In DahLIAS we have (obviously, reasonably) relaxed that restriction. The 
verification now allows for multiple pubkeys and messages to be inputs; 
that's the whole point, we're publically verifying authorization of a bunch 
of (pubkey, message) pairs, so it would be incoherent or at least 
unnecessary to *require* some kind of aggregate pubkey as input. (though as 
the paper discussed, you can *try* to build the IAS from an IMS, which 
would mean actually doing that, but as demonstrated, it doesn't really seem 
to work, anyway).

So when we look at the R component, which, distinct from the pubkeys, *must 
actually be published*, we do need to have an aggregated R value (to get a 
short signature), so at the end, we publish (R, s) and can do a 
verification with the implied pubkey message pairs ((P1, m1), (P2, m2),..) 
like: sG =?= R + sigma (sighash(Pn,mn) * Pn).

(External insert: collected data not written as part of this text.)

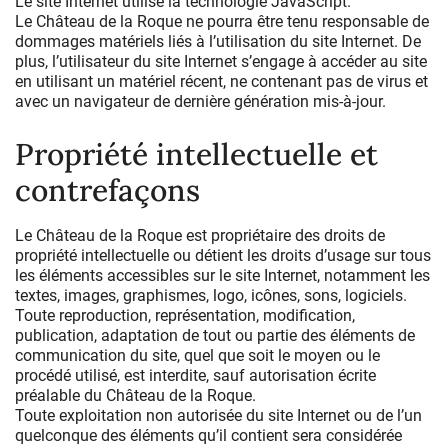
Le site Internet utilise la technologie JavaScript.
Le Château de la Roque ne pourra être tenu responsable de
dommages matériels liés à l’utilisation du site Internet. De
plus, l’utilisateur du site Internet s’engage à accéder au site
en utilisant un matériel récent, ne contenant pas de virus et
avec un navigateur de dernière génération mis-à-jour.
Propriété intellectuelle et
contrefaçons
Le Château de la Roque est propriétaire des droits de
propriété intellectuelle ou détient les droits d’usage sur tous
les éléments accessibles sur le site Internet, notamment les
textes, images, graphismes, logo, icônes, sons, logiciels.
Toute reproduction, représentation, modification,
publication, adaptation de tout ou partie des éléments de
communication du site, quel que soit le moyen ou le
procédé utilisé, est interdite, sauf autorisation écrite
préalable du Château de la Roque.
Toute exploitation non autorisée du site Internet ou de l’un
quelconque des éléments qu’il contient sera considérée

So here's my question: why does the signing context, represented by "b", in 
the aggregate R-value, need to be a fixed value across signing indices? 
Clearly if we have one b-value, H-non(ctx), where ctx is ((P1, m1), (P2, 
m2),..) [1], then it is easy to sum all the R1,i = R1 and then sum all the 
R2,i values = R2 and then R = R1 + bR2, exploiting the linearity. But why 
do we have to? If coefficient b were different per participant, i.e. b_i = 
H(ctx, m_i, P_i) then it makes that sum "harder" but still trivial for all 
participants to create/calculate. All participants can still agree on the 
correct aggregate "R" before making their second stage output s_i.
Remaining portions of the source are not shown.